Ce faisant, je vais à contre courant du préjugé occidental, enraciné dans l'histoire, subjective s'entend, de sa propre culture et se bornant à placer l'Inde sur l'axe du mal : une tradition de désinformation qui se perpétue dans l'enseignement et les médias. D'ailleurs, le philosophe Roger-Pol Droit, dans son livre "L'oubli de l'Inde, une amnésie philosophique", écrit à bon escient que l’Occident a occulté la réalité philosophique indienne : « À l’égard de l’Inde, en effet, l’institution philosophique, considérée dans son ensemble, cultive, au mieux, le silence –au pire, le sacarsme. » (3)

Insensés, que je m'écris ! Pourquoi cette obstination à éluder cette réalité positive qu'est l'Inde pour ne focalisez que sur les données sombres ? C'est comme si je jugeais de la condition de l'économie et de la politique canadiennes d'après le scandale des commandites au Canada! et de conclure qu'il s'agit là d'un pays pourri jusqu'à la moelle.
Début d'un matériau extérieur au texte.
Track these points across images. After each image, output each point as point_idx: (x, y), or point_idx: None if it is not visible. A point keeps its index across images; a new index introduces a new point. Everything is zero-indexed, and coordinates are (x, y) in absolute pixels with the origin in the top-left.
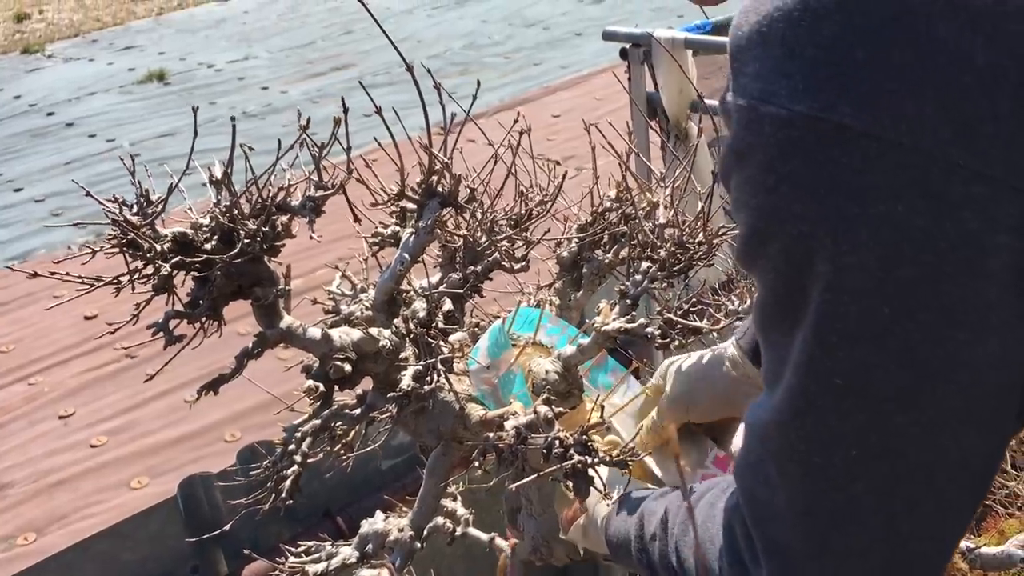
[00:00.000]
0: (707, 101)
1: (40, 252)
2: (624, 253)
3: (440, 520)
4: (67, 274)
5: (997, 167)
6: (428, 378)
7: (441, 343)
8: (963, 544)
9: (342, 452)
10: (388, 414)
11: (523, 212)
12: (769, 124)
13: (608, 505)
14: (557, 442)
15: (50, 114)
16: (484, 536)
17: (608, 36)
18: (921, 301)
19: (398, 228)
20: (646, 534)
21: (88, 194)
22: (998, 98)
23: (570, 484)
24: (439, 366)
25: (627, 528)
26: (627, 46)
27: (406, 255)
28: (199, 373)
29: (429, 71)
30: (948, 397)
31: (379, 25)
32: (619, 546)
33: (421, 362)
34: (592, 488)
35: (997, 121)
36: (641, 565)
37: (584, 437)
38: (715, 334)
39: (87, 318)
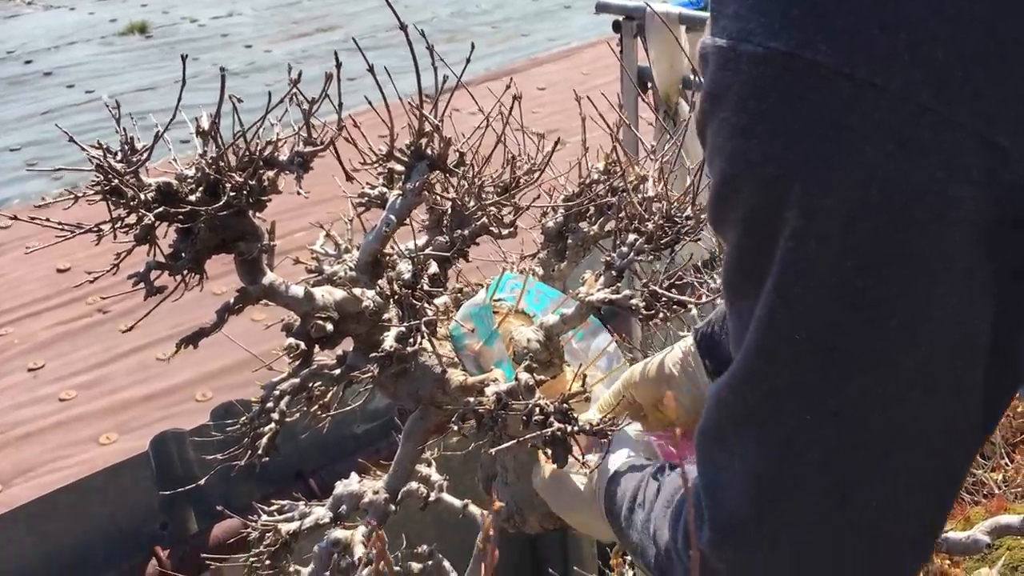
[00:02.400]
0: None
1: (15, 202)
2: (610, 226)
3: (414, 485)
4: (47, 219)
5: (965, 114)
6: (411, 340)
7: (426, 305)
8: None
9: (319, 413)
10: (369, 374)
11: (512, 179)
12: (745, 63)
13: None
14: (538, 409)
15: (28, 62)
16: (458, 502)
17: (601, 8)
18: (886, 252)
19: (385, 190)
20: (636, 500)
21: (71, 139)
22: (969, 43)
23: (548, 452)
24: (423, 328)
25: (624, 490)
26: (620, 18)
27: (392, 217)
28: (172, 331)
29: (423, 33)
30: (908, 359)
31: None
32: (615, 506)
33: (404, 323)
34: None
35: (967, 66)
36: (627, 527)
37: (565, 405)
38: (697, 309)
39: (60, 271)
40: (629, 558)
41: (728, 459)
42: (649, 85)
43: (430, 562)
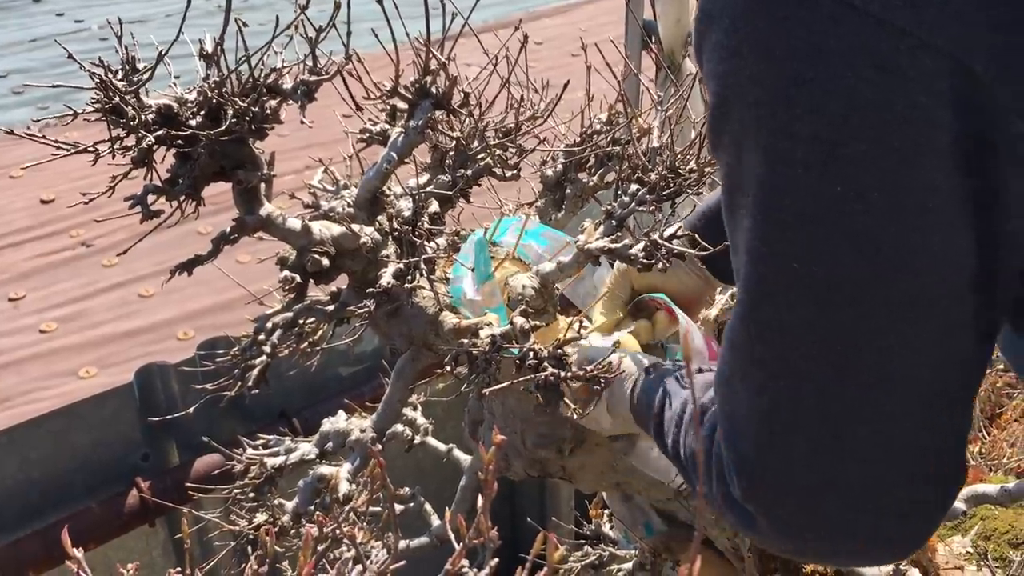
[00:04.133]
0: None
1: None
2: (610, 177)
3: (400, 428)
4: (44, 137)
5: (942, 37)
6: (409, 276)
7: (426, 243)
8: None
9: (307, 350)
10: (365, 309)
11: (515, 123)
12: None
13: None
14: (532, 353)
15: None
16: (443, 447)
17: None
18: (871, 180)
19: (387, 127)
20: (665, 416)
21: (70, 56)
22: None
23: (540, 396)
24: (422, 265)
25: (649, 401)
26: None
27: (394, 154)
28: (155, 268)
29: None
30: (897, 289)
31: None
32: (640, 414)
33: (403, 260)
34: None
35: None
36: (657, 438)
37: (559, 351)
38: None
39: (43, 202)
40: (608, 510)
41: (737, 407)
42: (651, 40)
43: (411, 504)
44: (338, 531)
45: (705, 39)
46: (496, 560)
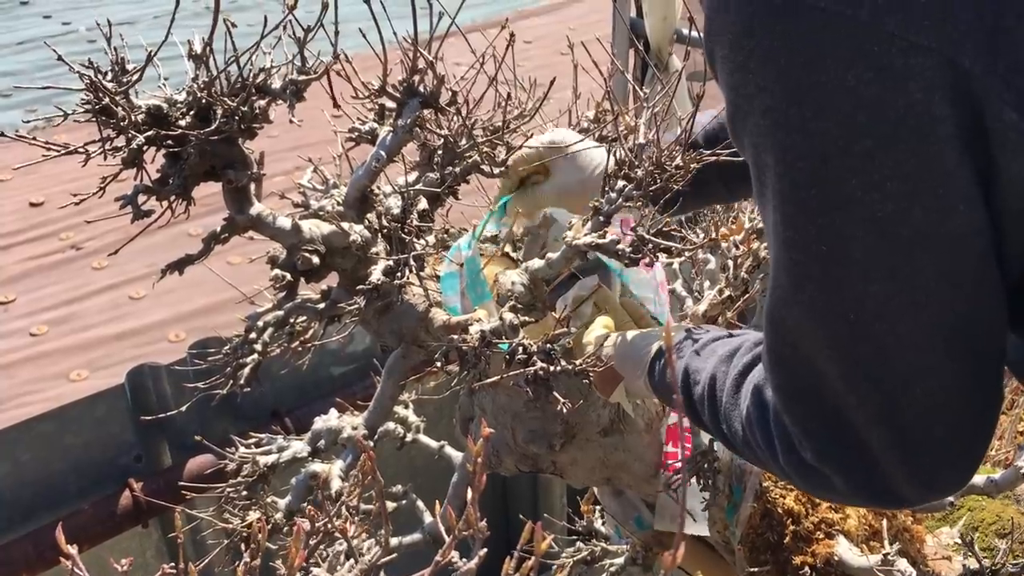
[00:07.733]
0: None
1: None
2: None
3: (391, 425)
4: (34, 138)
5: (931, 38)
6: (399, 273)
7: (415, 240)
8: None
9: (299, 349)
10: (355, 307)
11: (504, 121)
12: (734, 4)
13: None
14: (521, 348)
15: None
16: (434, 444)
17: None
18: (885, 171)
19: (376, 125)
20: (694, 394)
21: (60, 58)
22: None
23: (529, 391)
24: (411, 262)
25: (673, 380)
26: None
27: (382, 153)
28: (146, 271)
29: None
30: (923, 268)
31: None
32: (664, 393)
33: (392, 257)
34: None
35: None
36: (691, 416)
37: (548, 346)
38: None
39: (33, 204)
40: (600, 505)
41: (789, 377)
42: (640, 38)
43: (404, 502)
44: (329, 525)
45: (714, 53)
46: (484, 550)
A ce compte-là, le Brésil devrait être qualifié d'antre du mal ! avec ses hordes d'enfants des rues qui pullulent, armes aux points, ( lire où voir "La cité des dieux" ) et, ceux, plus misérables encore, qui guettent comme des mouettes l'arrivée des camions à la décharge.
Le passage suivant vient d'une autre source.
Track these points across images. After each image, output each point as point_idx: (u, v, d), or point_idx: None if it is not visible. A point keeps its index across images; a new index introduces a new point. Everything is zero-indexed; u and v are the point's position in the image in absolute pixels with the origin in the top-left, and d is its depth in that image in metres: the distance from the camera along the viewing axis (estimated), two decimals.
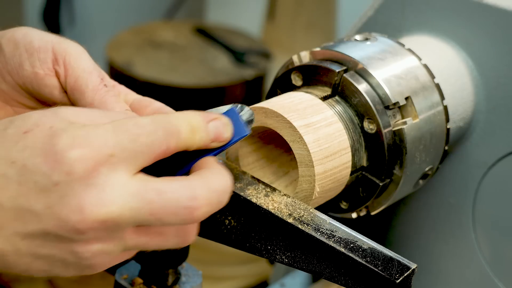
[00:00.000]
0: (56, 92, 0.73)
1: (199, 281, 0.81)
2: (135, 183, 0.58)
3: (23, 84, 0.73)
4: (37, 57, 0.72)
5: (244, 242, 0.72)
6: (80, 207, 0.56)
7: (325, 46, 0.85)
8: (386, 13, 0.96)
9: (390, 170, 0.81)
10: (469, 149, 0.93)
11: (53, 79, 0.72)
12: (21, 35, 0.73)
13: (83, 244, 0.58)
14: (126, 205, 0.57)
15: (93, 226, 0.56)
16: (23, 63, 0.72)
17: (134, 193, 0.57)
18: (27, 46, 0.72)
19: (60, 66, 0.72)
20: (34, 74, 0.72)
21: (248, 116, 0.69)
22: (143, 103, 0.74)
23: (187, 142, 0.61)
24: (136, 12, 2.65)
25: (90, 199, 0.56)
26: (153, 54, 2.26)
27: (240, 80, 2.18)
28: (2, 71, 0.73)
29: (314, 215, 0.70)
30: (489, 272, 0.96)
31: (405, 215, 1.02)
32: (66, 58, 0.72)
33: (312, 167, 0.72)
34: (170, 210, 0.58)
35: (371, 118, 0.79)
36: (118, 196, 0.57)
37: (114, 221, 0.57)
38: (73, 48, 0.73)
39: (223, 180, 0.61)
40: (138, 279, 0.81)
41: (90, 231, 0.57)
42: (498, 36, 0.88)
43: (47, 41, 0.72)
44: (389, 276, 0.65)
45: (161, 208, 0.58)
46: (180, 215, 0.58)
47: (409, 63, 0.85)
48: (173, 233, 0.61)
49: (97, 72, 0.72)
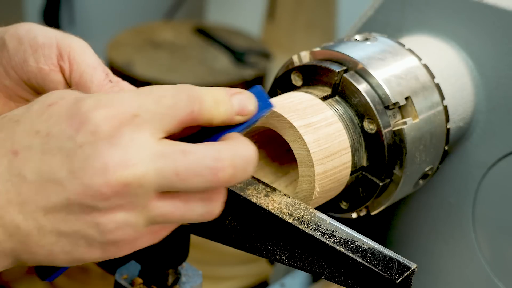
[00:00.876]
0: (61, 87, 0.73)
1: (199, 281, 0.81)
2: (160, 144, 0.57)
3: (28, 80, 0.73)
4: (41, 53, 0.72)
5: (244, 242, 0.72)
6: (104, 168, 0.55)
7: (325, 46, 0.85)
8: (386, 13, 0.96)
9: (390, 170, 0.81)
10: (469, 149, 0.93)
11: (58, 75, 0.72)
12: (25, 31, 0.73)
13: (107, 213, 0.56)
14: (151, 165, 0.56)
15: (117, 189, 0.55)
16: (27, 59, 0.72)
17: (159, 153, 0.56)
18: (31, 42, 0.72)
19: (65, 61, 0.72)
20: (39, 70, 0.72)
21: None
22: None
23: (212, 112, 0.60)
24: (136, 12, 2.65)
25: (114, 159, 0.55)
26: (153, 54, 2.26)
27: (240, 80, 2.19)
28: (6, 67, 0.73)
29: (314, 215, 0.70)
30: (489, 272, 0.96)
31: (405, 215, 1.02)
32: (71, 53, 0.72)
33: (312, 167, 0.72)
34: (195, 171, 0.57)
35: (371, 118, 0.79)
36: (142, 156, 0.56)
37: (139, 183, 0.56)
38: (77, 43, 0.73)
39: (248, 148, 0.60)
40: (138, 279, 0.81)
41: (114, 196, 0.56)
42: (498, 36, 0.88)
43: (51, 37, 0.73)
44: (389, 276, 0.65)
45: (186, 168, 0.57)
46: (205, 176, 0.57)
47: (409, 63, 0.85)
48: (199, 200, 0.60)
49: (102, 67, 0.72)
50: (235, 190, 0.71)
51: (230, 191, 0.72)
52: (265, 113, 0.64)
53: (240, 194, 0.71)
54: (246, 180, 0.73)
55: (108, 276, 0.82)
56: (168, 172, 0.57)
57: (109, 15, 2.61)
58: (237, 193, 0.71)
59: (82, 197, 0.56)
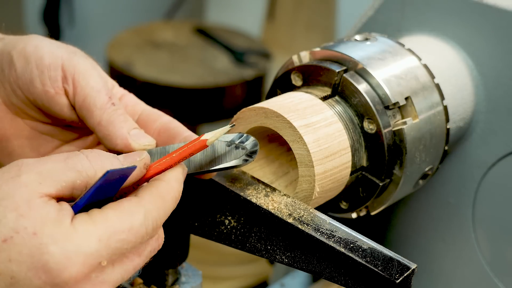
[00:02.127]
0: (66, 109, 0.73)
1: (199, 281, 0.81)
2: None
3: (34, 101, 0.73)
4: (47, 75, 0.72)
5: (244, 242, 0.72)
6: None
7: (325, 46, 0.85)
8: (386, 13, 0.96)
9: (390, 170, 0.81)
10: (469, 149, 0.93)
11: (62, 98, 0.73)
12: (33, 47, 0.73)
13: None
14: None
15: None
16: (33, 80, 0.72)
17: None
18: (37, 62, 0.72)
19: (69, 84, 0.72)
20: (45, 92, 0.72)
21: (252, 146, 0.70)
22: (152, 117, 0.75)
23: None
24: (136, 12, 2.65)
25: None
26: (153, 54, 2.26)
27: (240, 80, 2.19)
28: (13, 86, 0.73)
29: (314, 215, 0.70)
30: (489, 272, 0.96)
31: (405, 215, 1.02)
32: (75, 76, 0.72)
33: (312, 167, 0.72)
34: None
35: (371, 118, 0.79)
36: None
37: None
38: (83, 65, 0.73)
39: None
40: (138, 279, 0.81)
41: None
42: (498, 36, 0.88)
43: (58, 57, 0.72)
44: (389, 276, 0.65)
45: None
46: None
47: (409, 63, 0.85)
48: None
49: (105, 91, 0.72)
50: (235, 190, 0.71)
51: (230, 191, 0.72)
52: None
53: (240, 194, 0.71)
54: (246, 180, 0.73)
55: None
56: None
57: (109, 15, 2.61)
58: (237, 193, 0.71)
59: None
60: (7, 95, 0.74)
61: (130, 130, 0.71)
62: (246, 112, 0.76)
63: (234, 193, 0.71)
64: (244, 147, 0.70)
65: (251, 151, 0.70)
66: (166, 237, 0.77)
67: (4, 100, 0.75)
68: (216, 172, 0.72)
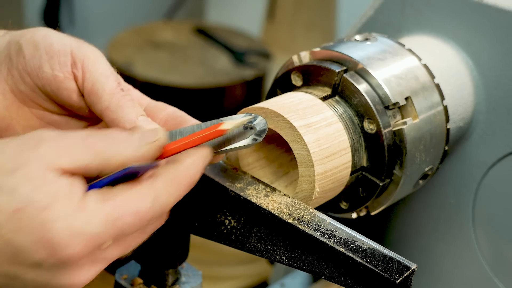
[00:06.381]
0: (74, 95, 0.73)
1: (199, 281, 0.81)
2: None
3: (42, 87, 0.73)
4: (57, 60, 0.72)
5: (244, 242, 0.72)
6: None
7: (325, 46, 0.85)
8: (386, 13, 0.96)
9: (390, 170, 0.81)
10: (469, 149, 0.93)
11: (71, 83, 0.73)
12: (41, 36, 0.73)
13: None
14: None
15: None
16: (42, 65, 0.72)
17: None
18: (47, 49, 0.72)
19: (78, 69, 0.72)
20: (54, 77, 0.72)
21: (261, 125, 0.69)
22: (158, 107, 0.76)
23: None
24: (136, 12, 2.65)
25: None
26: (153, 54, 2.26)
27: (240, 80, 2.18)
28: (21, 72, 0.73)
29: (314, 215, 0.70)
30: (489, 272, 0.96)
31: (405, 215, 1.02)
32: (85, 62, 0.72)
33: (312, 167, 0.72)
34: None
35: (371, 118, 0.79)
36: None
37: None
38: (91, 52, 0.73)
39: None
40: (138, 279, 0.81)
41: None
42: (498, 36, 0.88)
43: (66, 44, 0.73)
44: (389, 276, 0.65)
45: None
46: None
47: (409, 63, 0.85)
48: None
49: (114, 76, 0.73)
50: (235, 190, 0.71)
51: (230, 191, 0.72)
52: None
53: (240, 194, 0.71)
54: (246, 180, 0.73)
55: (108, 276, 0.82)
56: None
57: (109, 15, 2.61)
58: (237, 193, 0.71)
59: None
60: (15, 83, 0.74)
61: (139, 115, 0.71)
62: (246, 112, 0.76)
63: (234, 193, 0.71)
64: (253, 126, 0.70)
65: (260, 130, 0.69)
66: (166, 237, 0.77)
67: (12, 88, 0.75)
68: (226, 153, 0.71)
Sur la gauche, ma femme en sari.
Jamais, en Inde, ma femme et moi nous nous sommes sentis en danger, du moins rien de comparable à Paris ou New-york à la tombé de la nuit, toute proportion gardée; et Dieu sait si l'on a sillonné l'Inde à pied, en bus et en train avec les gens du peuple. Ma femme pouvait pratiquement se promener n'importe où, où nous nous sommes rendus, toute seule, sur une plage, dans un village ou un train et ne jamais se faire importuner. Je ne dis pas que la criminalité est inexistante dans ce pays de près d'un milliard d'habitants, je ne déclare pas non plus qu'il s'agit d'un «paradis» comme se plaît à mettre dans ma bouche l'éditeur de Voir, mais je mets un bémol à votre perception méprisable de ce pays. Croyez-vous que c'est au Brésil que nous pourrions agir aussi librement ? «There are 30 millions children on the street of Brésil more than the whole population of Canada.» nous prévient Gilberto Gil sur l'album CD d'Ernie Watts, "afoxé".(4) Autant en emporte le vent.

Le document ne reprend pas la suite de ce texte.